- **ASSIGNMENT**
Produce a verbatim copy of the data below that contains no pictures.

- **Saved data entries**
↓↓↓

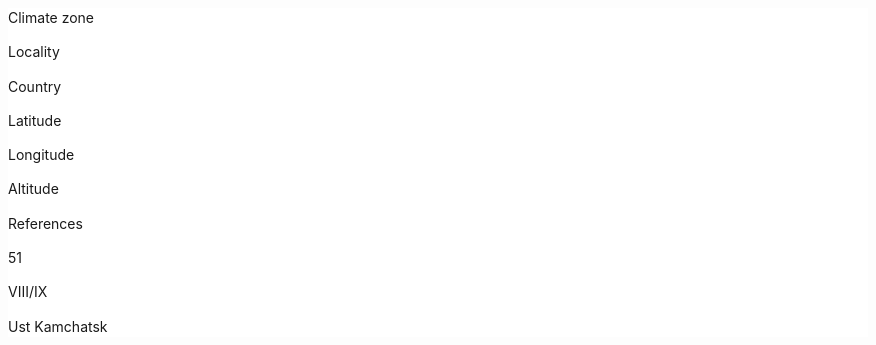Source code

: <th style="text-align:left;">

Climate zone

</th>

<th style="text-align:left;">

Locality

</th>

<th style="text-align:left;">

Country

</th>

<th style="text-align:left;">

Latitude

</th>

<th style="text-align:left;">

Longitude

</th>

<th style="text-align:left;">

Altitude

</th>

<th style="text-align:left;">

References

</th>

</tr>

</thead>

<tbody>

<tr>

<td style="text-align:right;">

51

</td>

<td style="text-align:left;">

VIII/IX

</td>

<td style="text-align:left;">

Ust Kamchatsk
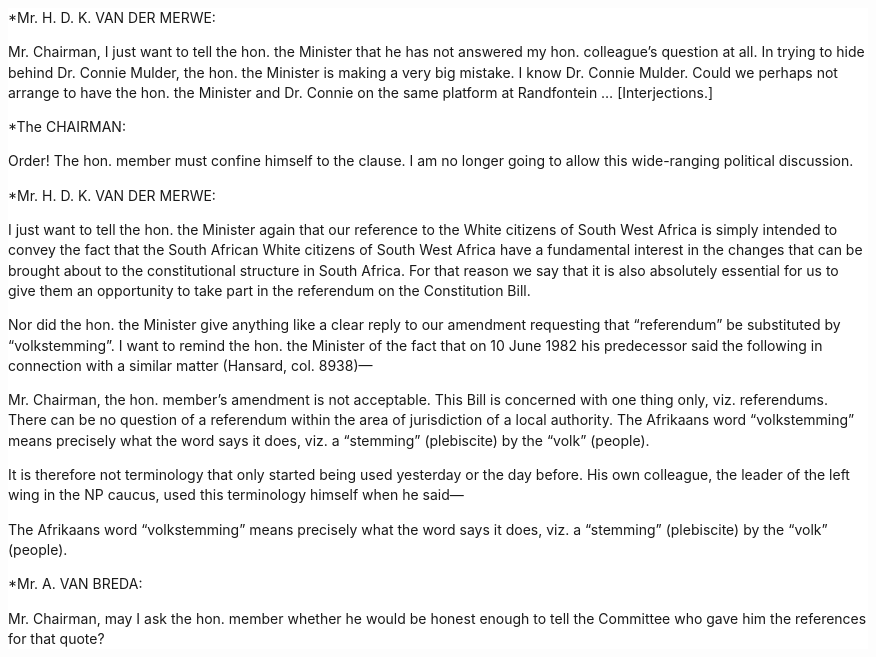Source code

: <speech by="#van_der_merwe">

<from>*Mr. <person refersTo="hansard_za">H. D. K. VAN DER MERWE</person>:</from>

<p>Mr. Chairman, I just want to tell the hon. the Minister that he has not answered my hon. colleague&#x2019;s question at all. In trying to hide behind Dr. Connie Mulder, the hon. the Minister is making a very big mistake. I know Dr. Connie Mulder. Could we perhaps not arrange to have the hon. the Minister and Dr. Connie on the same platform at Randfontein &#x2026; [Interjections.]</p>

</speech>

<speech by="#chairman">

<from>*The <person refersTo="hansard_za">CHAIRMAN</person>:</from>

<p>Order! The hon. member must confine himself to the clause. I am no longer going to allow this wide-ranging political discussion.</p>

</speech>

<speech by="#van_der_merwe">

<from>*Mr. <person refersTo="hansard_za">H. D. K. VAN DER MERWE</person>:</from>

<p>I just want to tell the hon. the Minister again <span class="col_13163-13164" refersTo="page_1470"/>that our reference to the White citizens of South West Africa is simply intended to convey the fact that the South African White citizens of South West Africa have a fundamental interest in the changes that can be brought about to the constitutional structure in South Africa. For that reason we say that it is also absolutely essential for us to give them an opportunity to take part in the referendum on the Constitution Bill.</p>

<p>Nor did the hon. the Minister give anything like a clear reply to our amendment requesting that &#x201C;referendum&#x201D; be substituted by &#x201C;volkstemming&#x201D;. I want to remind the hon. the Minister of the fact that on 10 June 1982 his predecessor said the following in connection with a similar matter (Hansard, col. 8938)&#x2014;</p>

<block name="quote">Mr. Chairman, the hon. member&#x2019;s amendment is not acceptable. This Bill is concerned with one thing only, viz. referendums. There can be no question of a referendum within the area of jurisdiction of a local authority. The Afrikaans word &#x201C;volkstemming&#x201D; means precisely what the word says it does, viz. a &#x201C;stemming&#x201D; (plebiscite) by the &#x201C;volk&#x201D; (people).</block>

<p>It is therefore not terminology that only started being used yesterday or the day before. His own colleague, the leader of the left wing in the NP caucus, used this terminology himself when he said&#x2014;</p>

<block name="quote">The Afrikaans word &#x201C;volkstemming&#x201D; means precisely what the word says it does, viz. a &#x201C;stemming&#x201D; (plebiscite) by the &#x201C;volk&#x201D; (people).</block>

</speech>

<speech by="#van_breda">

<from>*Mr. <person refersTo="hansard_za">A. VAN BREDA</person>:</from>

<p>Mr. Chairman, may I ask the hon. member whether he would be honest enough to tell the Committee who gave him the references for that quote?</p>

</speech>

↑↑↑

- **YOUR SOLUTION**
Source code

: <th style="text-align:left;">

Climate zone

</th>

<th style="text-align:left;">

Locality

</th>

<th style="text-align:left;">

Country

</th>

<th style="text-align:left;">

Latitude

</th>

<th style="text-align:left;">

Longitude

</th>

<th style="text-align:left;">

Altitude

</th>

<th style="text-align:left;">

References

</th>

</tr>

</thead>

<tbody>

<tr>

<td style="text-align:right;">

51

</td>

<td style="text-align:left;">

VIII/IX

</td>

<td style="text-align:left;">

Ust Kamchatsk
Source code

: <speech by="#van_der_merwe">

<from>*Mr. <person refersTo="hansard_za">H. D. K. VAN DER MERWE</person>:</from>

<p>Mr. Chairman, I just want to tell the hon. the Minister that he has not answered my hon. colleague&#x2019;s question at all. In trying to hide behind Dr. Connie Mulder, the hon. the Minister is making a very big mistake. I know Dr. Connie Mulder. Could we perhaps not arrange to have the hon. the Minister and Dr. Connie on the same platform at Randfontein &#x2026; [Interjections.]</p>

</speech>

<speech by="#chairman">

<from>*The <person refersTo="hansard_za">CHAIRMAN</person>:</from>

<p>Order! The hon. member must confine himself to the clause. I am no longer going to allow this wide-ranging political discussion.</p>

</speech>

<speech by="#van_der_merwe">

<from>*Mr. <person refersTo="hansard_za">H. D. K. VAN DER MERWE</person>:</from>

<p>I just want to tell the hon. the Minister again <span class="col_13163-13164" refersTo="page_1470"/>that our reference to the White citizens of South West Africa is simply intended to convey the fact that the South African White citizens of South West Africa have a fundamental interest in the changes that can be brought about to the constitutional structure in South Africa. For that reason we say that it is also absolutely essential for us to give them an opportunity to take part in the referendum on the Constitution Bill.</p>

<p>Nor did the hon. the Minister give anything like a clear reply to our amendment requesting that &#x201C;referendum&#x201D; be substituted by &#x201C;volkstemming&#x201D;. I want to remind the hon. the Minister of the fact that on 10 June 1982 his predecessor said the following in connection with a similar matter (Hansard, col. 8938)&#x2014;</p>

<block name="quote">Mr. Chairman, the hon. member&#x2019;s amendment is not acceptable. This Bill is concerned with one thing only, viz. referendums. There can be no question of a referendum within the area of jurisdiction of a local authority. The Afrikaans word &#x201C;volkstemming&#x201D; means precisely what the word says it does, viz. a &#x201C;stemming&#x201D; (plebiscite) by the &#x201C;volk&#x201D; (people).</block>

<p>It is therefore not terminology that only started being used yesterday or the day before. His own colleague, the leader of the left wing in the NP caucus, used this terminology himself when he said&#x2014;</p>

<block name="quote">The Afrikaans word &#x201C;volkstemming&#x201D; means precisely what the word says it does, viz. a &#x201C;stemming&#x201D; (plebiscite) by the &#x201C;volk&#x201D; (people).</block>

</speech>

<speech by="#van_breda">

<from>*Mr. <person refersTo="hansard_za">A. VAN BREDA</person>:</from>

<p>Mr. Chairman, may I ask the hon. member whether he would be honest enough to tell the Committee who gave him the references for that quote?</p>

</speech>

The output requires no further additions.